Sonnabend, den 21. März 1942

Herzallerliebste mein! Mein liebes, teures Herz!

Sonnabendabend ist. Ganz allein sitze ich im Zimmer bei der Stehlampe – Kamerad K. ging ins Kino – eine Stube ganz allein, einen Ofen, eine Lampe, es ist doch wie im Frieden, nicht schlechter als in meiner Junggesellenzeit. Wie gut haben wir es! Das wollen wir immer bedenken. Dein lieber Sonntagbote ist gekommen. Ich wollte anfänglich mitgehen ins Kino, aber ich will doch lieber allein sein mit Dir heute. Ich gehe dafür mal in der Woche. Ab Montag spielt man [siehe Ausschnitt aus dem Brief] „das Herz der Königin“, den Film habe ich mir schon vorgemerkt.

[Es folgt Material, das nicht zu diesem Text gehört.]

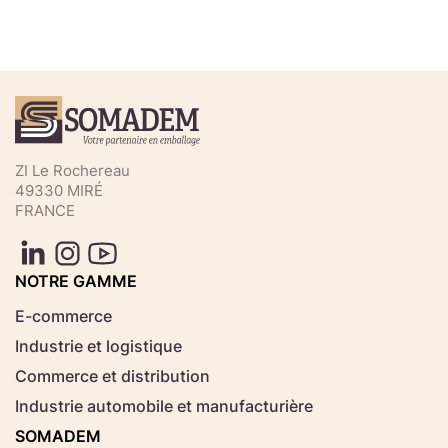
Téléchargez votre fichier de
commande rapide
Sélectionnez ici un fichier .CSV depuis votre
ZI Le Rochereau
ordinateur.
49330 MIRÉ
FRANCE
Consignes d'usage
Aucun fichier
NOTRE GAMME
Choisir le fichier
sélectionné
E-commerce
Industrie et logistique
Télécharger
Commerce et distribution
Industrie automobile et manufacturière
SOMADEM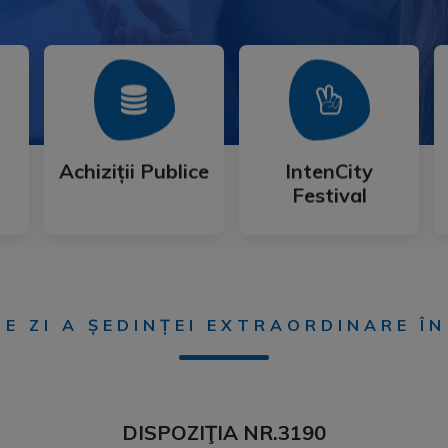
Mai Mult
Mai Mult
Festival
Achiziții Publice
IntenCity
Achiziții Publice
IntenCity
Festival
DE ZI A ȘEDINȚEI EXTRAORDINARE ÎN
DISPOZIŢIA NR.3190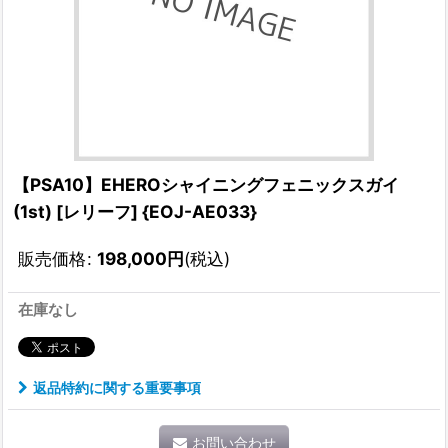
【PSA10】EHEROシャイニングフェニックスガイ
(1st) [レリーフ] {EOJ-AE033}
販売価格
:
198,000
円
(税込)
在庫なし
返品特約に関する重要事項
お問い合わせ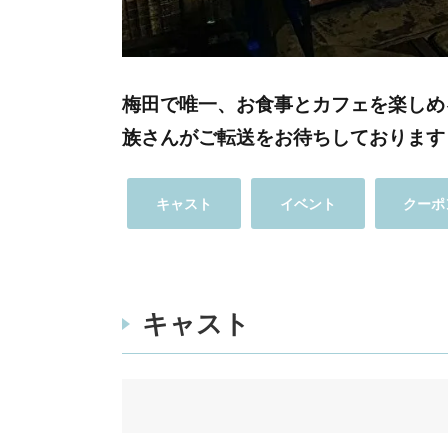
梅田で唯一、お食事とカフェを楽しめ
族さんがご転送をお待ちしております
キャスト
イベント
クーポ
キャスト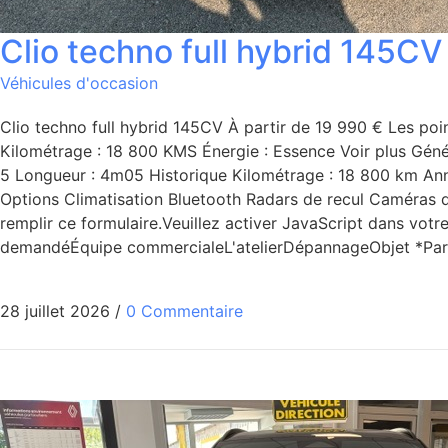
Clio techno full hybrid 145CV
Véhicules d'occasion
Clio techno full hybrid 145CV À partir de 19 990 € Les poi
Kilométrage : 18 800 KMS Énergie : Essence Voir plus Géné
5 Longueur : 4m05 Historique Kilométrage : 18 800 km Année
Options Climatisation Bluetooth Radars de recul Caméras d
remplir ce formulaire.Veuillez activer JavaScript dans vo
demandéÉquipe commercialeL'atelierDépannageObjet *Par
28 juillet 2026
/
0 Commentaire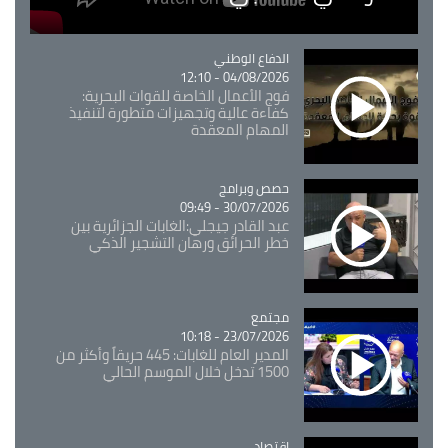
Catégorie
الدفاع الوطني
04/08/2026 - 12:10
فوج الأعمال الخاصة للقوات البحرية:
كفاءة عالية وتجهيزات متطورة لتنفيذ
المهام المعقدة
Catégorie
حصص وبرامج
30/07/2026 - 09:49
عبد القادر جيجلي:الغابات الجزائرية بين
خطر الحرائق ورهان التشجير الذكي
مجتمع
Catégorie
23/07/2026 - 10:18
المدير العام للغابات: 445 حريقاً وأكثر من
1500 تدخل خلال الموسم الحالي
اقتصاد
Catégorie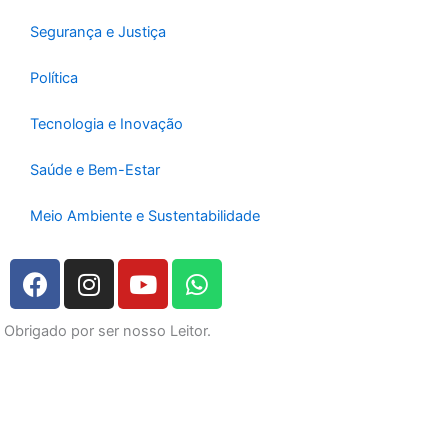
Segurança e Justiça
Política
Tecnologia e Inovação
Saúde e Bem-Estar
Meio Ambiente e Sustentabilidade
F
I
Y
W
a
n
o
h
c
s
u
a
Obrigado por ser nosso Leitor.
e
t
t
t
b
a
u
s
o
g
b
a
o
r
e
p
k
a
p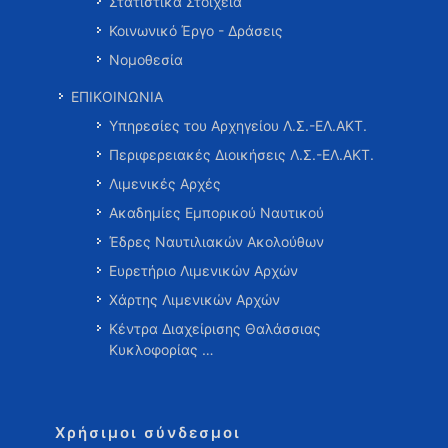
Στατιστικά Στοιχεία
Κοινωνικό Έργο - Δράσεις
Νομοθεσία
ΕΠΙΚΟΙΝΩΝΙΑ
Υπηρεσίες του Αρχηγείου Λ.Σ.-ΕΛ.ΑΚΤ.
Περιφερειακές Διοικήσεις Λ.Σ.-ΕΛ.ΑΚΤ.
Λιμενικές Αρχές
Ακαδημίες Εμπορικού Ναυτικού
Έδρες Ναυτιλιακών Ακολούθων
Ευρετήριο Λιμενικών Αρχών
Χάρτης Λιμενικών Αρχών
Κέντρα Διαχείρισης Θαλάσσιας
Κυκλοφορίας …
Χρήσιμοι σύνδεσμοι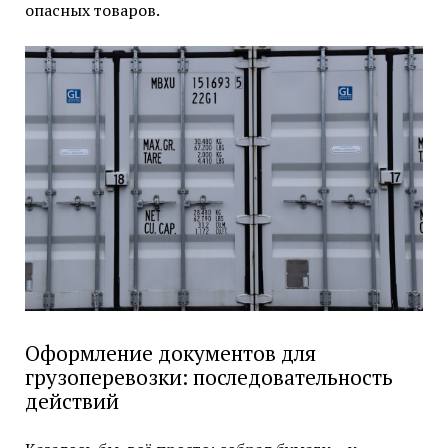
опасных товаров.
Оформление документов для
грузоперевозки: последовательность
действий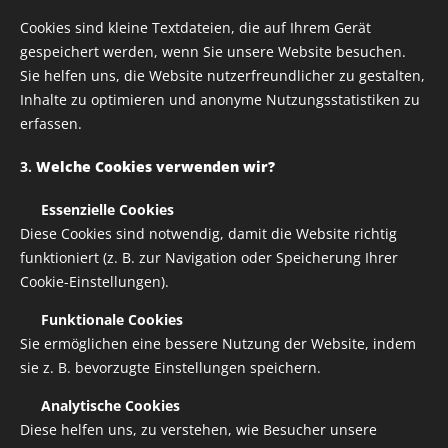
Cookies sind kleine Textdateien, die auf Ihrem Gerät
gespeichert werden, wenn Sie unsere Website besuchen.
Sie helfen uns, die Website nutzerfreundlicher zu gestalten,
Inhalte zu optimieren und anonyme Nutzungsstatistiken zu
erfassen.
3.
Welche Cookies verwenden wir?
✅
Essenzielle Cookies
Diese Cookies sind notwendig, damit die Website richtig
funktioniert (z. B. zur Navigation oder Speicherung Ihrer
Cookie-Einstellungen).
✅
Funktionale Cookies
Sie ermöglichen eine bessere Nutzung der Website, indem
sie z. B. bevorzugte Einstellungen speichern.
✅
Analytische Cookies
Diese helfen uns, zu verstehen, wie Besucher unsere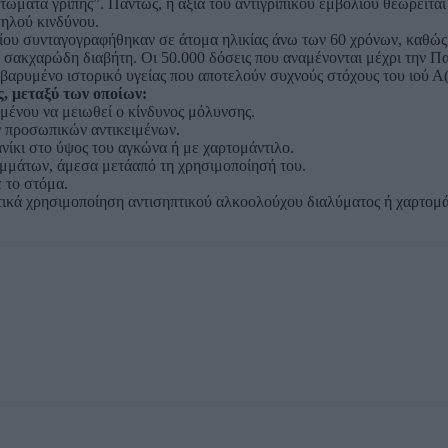
τώματα γρίπης”. Πάντως, η αξία του αντιγριπικού εμβολίου θεωρείτα
ψηλού κινδύνου.
ου συνταγογραφήθηκαν σε άτομα ηλικίας άνω των 60 χρόνων, καθώς
ε σακχαρώδη διαβήτη. Οι 50.000 δόσεις που αναμένονται μέχρι την 
ιβαρυμένο ιστορικό υγείας που αποτελούν συχνούς στόχους του ιού 
ς, μεταξύ των οποίων:
ιμένου να μειωθεί ο κίνδυνος μόλυνσης.
 προσωπικών αντικειμένων.
ανίκι στο ύψος του αγκώνα ή με χαρτομάντιλο.
μμάτων, άμεσα μετάαπό τη χρησιμοποίησή του.
ε το στόμα.
κτικά χρησιμοποίηση αντισηπτικού αλκοολούχου διαλύματος ή χαρτομ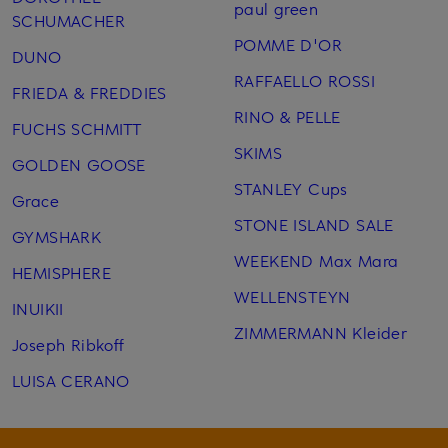
paul green
SCHUMACHER
POMME D'OR
DUNO
RAFFAELLO ROSSI
FRIEDA & FREDDIES
RINO & PELLE
FUCHS SCHMITT
SKIMS
GOLDEN GOOSE
STANLEY Cups
Grace
STONE ISLAND SALE
GYMSHARK
WEEKEND Max Mara
HEMISPHERE
WELLENSTEYN
INUIKII
ZIMMERMANN Kleider
Joseph Ribkoff
LUISA CERANO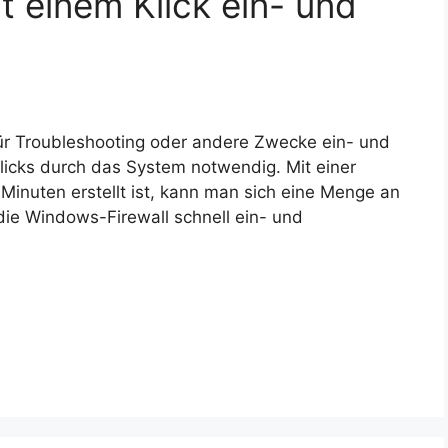
t einem Klick ein- und
ür Troubleshooting oder andere Zwecke ein- und
licks durch das System notwendig. Mit einer
Minuten erstellt ist, kann man sich eine Menge an
die Windows-Firewall schnell ein- und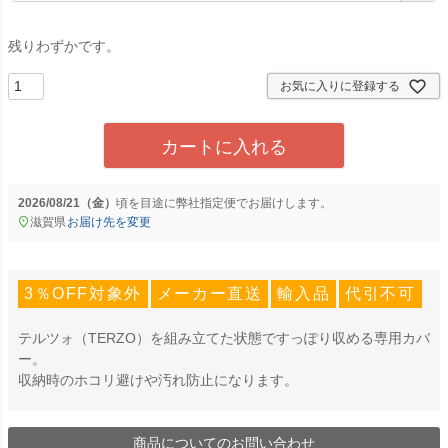
須
)
残りわずかです。
お気に入りに登録する
カートに入れる
2026/08/21（金）
に
弊社指定便
でお届けします。
滋賀県
お届け先を変更
3％OFF対象外
メーカー直送
輸入品
代引不可
テルツォ（TERZO）を組み立てた状態ですっぽり収める専用カバ
ー。
収納時のホコリ避けや汚れ防止になります。
商品についてのお問い合わせ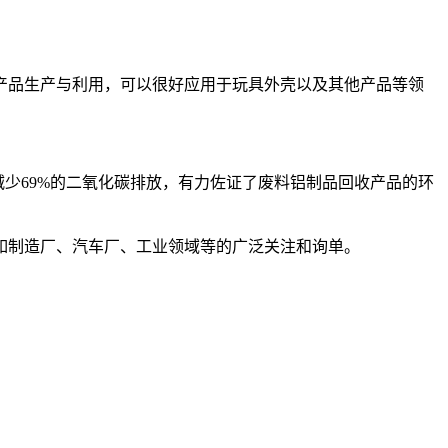
产品生产与利用，可以很好应用于玩具外壳以及其他产品等领
少69%的二氧化碳排放，有力佐证了废料铝制品回收产品的环
如制造厂、汽车厂、工业领域等的广泛关注和询单。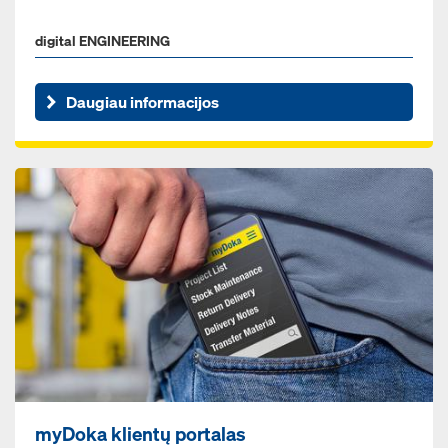
digital ENGINEERING
Daugiau informacijos
myDoka klientų portalas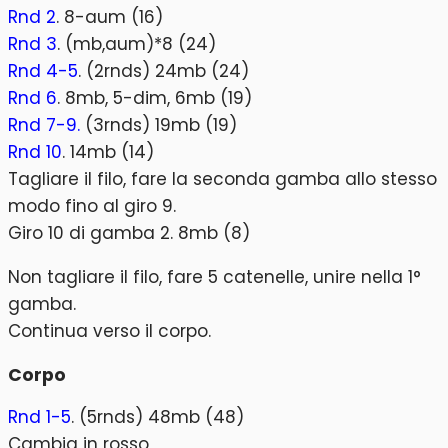
Rnd 2
. 8-aum (16)
Rnd 3
. (mb,aum)*8 (24)
Rnd 4-5
. (2rnds) 24mb (24)
Rnd 6
. 8mb, 5-dim, 6mb (19)
Rnd 7-9.
(3rnds) 19mb (19)
Rnd 10
. 14mb (14)
Tagliare il filo, fare la seconda gamba allo stesso
modo fino al giro 9.
Giro 10 di gamba 2. 8mb (8)
Non tagliare il filo, fare 5 catenelle, unire nella 1°
gamba.
Continua verso il corpo.
Corpo
Rnd 1-5
. (5rnds) 48mb (48)
Cambia in rosso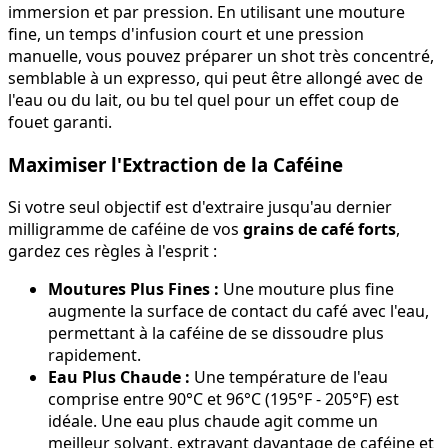
immersion et par pression. En utilisant une mouture
fine, un temps d'infusion court et une pression
manuelle, vous pouvez préparer un shot très concentré,
semblable à un expresso, qui peut être allongé avec de
l'eau ou du lait, ou bu tel quel pour un effet coup de
fouet garanti.
Maximiser l'Extraction de la Caféine
Si votre seul objectif est d'extraire jusqu'au dernier
milligramme de caféine de vos
grains de café forts
,
gardez ces règles à l'esprit :
Moutures Plus Fines :
Une mouture plus fine
augmente la surface de contact du café avec l'eau,
permettant à la caféine de se dissoudre plus
rapidement.
Eau Plus Chaude :
Une température de l'eau
comprise entre 90°C et 96°C (195°F - 205°F) est
idéale. Une eau plus chaude agit comme un
meilleur solvant, extrayant davantage de caféine et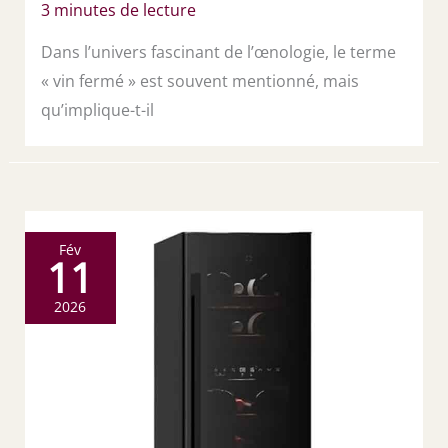
3 minutes de lecture
Dans l’univers fascinant de l’œnologie, le terme
« vin fermé » est souvent mentionné, mais
qu’implique-t-il
Fév
11
2026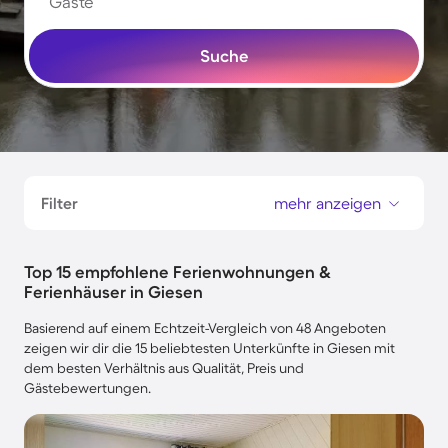
Gäste
Suche
Filter
mehr anzeigen
Top 15 empfohlene Ferienwohnungen &
Ferienhäuser in Giesen
Basierend auf einem Echtzeit-Vergleich von 48 Angeboten
zeigen wir dir die 15 beliebtesten Unterkünfte in Giesen mit
dem besten Verhältnis aus Qualität, Preis und
Gästebewertungen.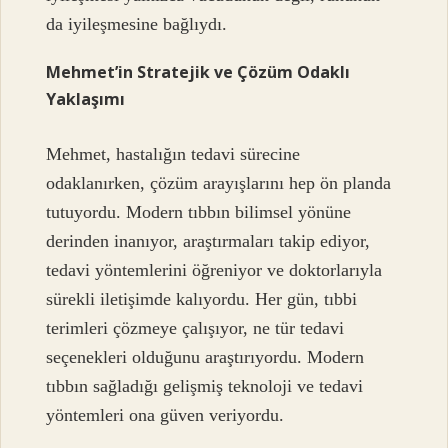
da iyileşmesine bağlıydı.
Mehmet’in Stratejik ve Çözüm Odaklı
Yaklaşımı
Mehmet, hastalığın tedavi sürecine
odaklanırken, çözüm arayışlarını hep ön planda
tutuyordu. Modern tıbbın bilimsel yönüne
derinden inanıyor, araştırmaları takip ediyor,
tedavi yöntemlerini öğreniyor ve doktorlarıyla
sürekli iletişimde kalıyordu. Her gün, tıbbi
terimleri çözmeye çalışıyor, ne tür tedavi
seçenekleri olduğunu araştırıyordu. Modern
tıbbın sağladığı gelişmiş teknoloji ve tedavi
yöntemleri ona güven veriyordu.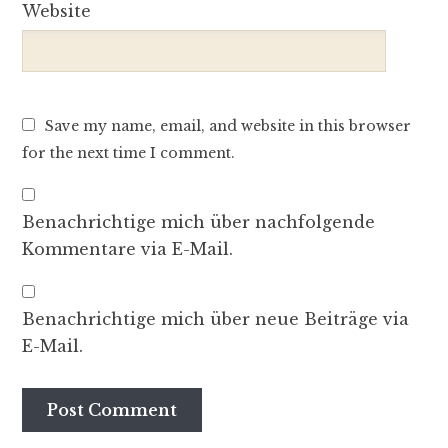
Website
Save my name, email, and website in this browser
for the next time I comment.
Benachrichtige mich über nachfolgende
Kommentare via E-Mail.
Benachrichtige mich über neue Beiträge via
E-Mail.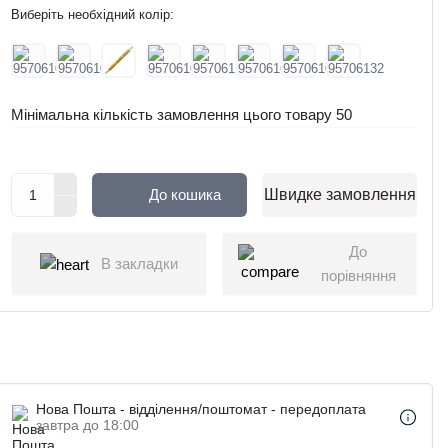
Виберіть необхідний колір:
Мінімальна кількість замовлення цього товару
50
До кошика
Швидке замовлення
До
В закладки
порівняння
Нова Пошта - відділення/поштомат - передоплата
завтра до 18:00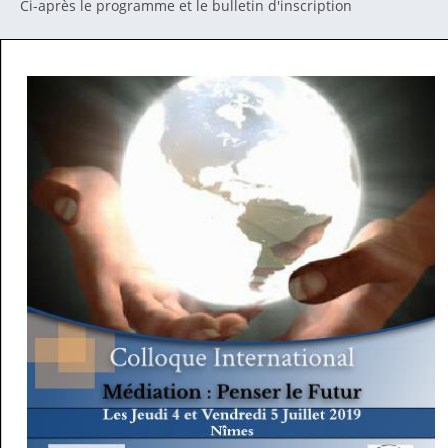
Ci-après le programme et le bulletin d'inscription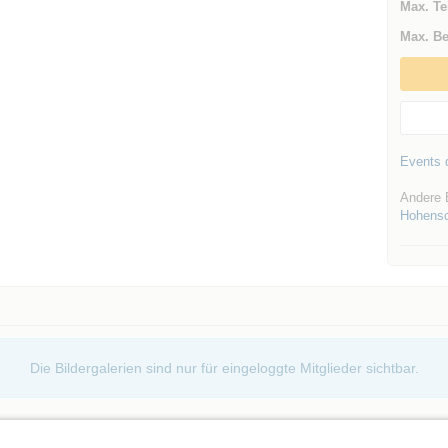
Max. Te
Max. Be
Events d
Andere E
Hohens
Die Bildergalerien sind nur für eingeloggte Mitglieder sichtbar.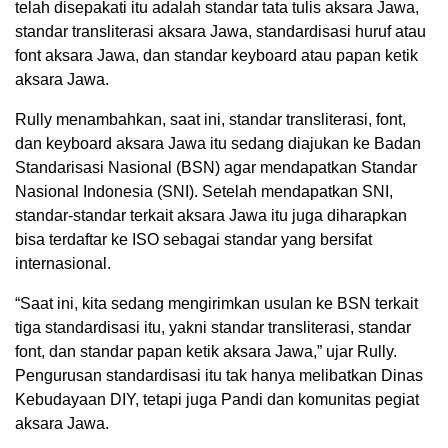
telah disepakati itu adalah standar tata tulis aksara Jawa,
standar transliterasi aksara Jawa, standardisasi huruf atau
font aksara Jawa, dan standar keyboard atau papan ketik
aksara Jawa.
Rully menambahkan, saat ini, standar transliterasi, font,
dan keyboard aksara Jawa itu sedang diajukan ke Badan
Standarisasi Nasional (BSN) agar mendapatkan Standar
Nasional Indonesia (SNI). Setelah mendapatkan SNI,
standar-standar terkait aksara Jawa itu juga diharapkan
bisa terdaftar ke ISO sebagai standar yang bersifat
internasional.
“Saat ini, kita sedang mengirimkan usulan ke BSN terkait
tiga standardisasi itu, yakni standar transliterasi, standar
font, dan standar papan ketik aksara Jawa,” ujar Rully.
Pengurusan standardisasi itu tak hanya melibatkan Dinas
Kebudayaan DIY, tetapi juga Pandi dan komunitas pegiat
aksara Jawa.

Herzelein! Beraten soll ich mit Dir. Es ist so schwer über die Ferne und wäre soviel leichter, wenn wir einander dazu nahe wären. Aber es geschieht nun so nicht minder lieb, und mit dem Willen zu liebstem, innigstem Verstehen. Und wir sind damit bisher noch immer zurechtgekommen. Herzlieb! Ich weiß nicht, ob ich nun heute schon die rechten, passenden Worte finde. Es bewegt mich alles zu sehr, und Du weißt es, daß einem ein besserer und klarerer Gedanke oft erst nachträglich einfällt. Darum bitte ich Dich um Nachsicht und Geduld.

So ganz fern unseren Gedanken und Erwägungen liegt all das nicht. Ich habe Dir erst vor ein paar Tagen, als hätte ich es geahnt, davon geschrieben.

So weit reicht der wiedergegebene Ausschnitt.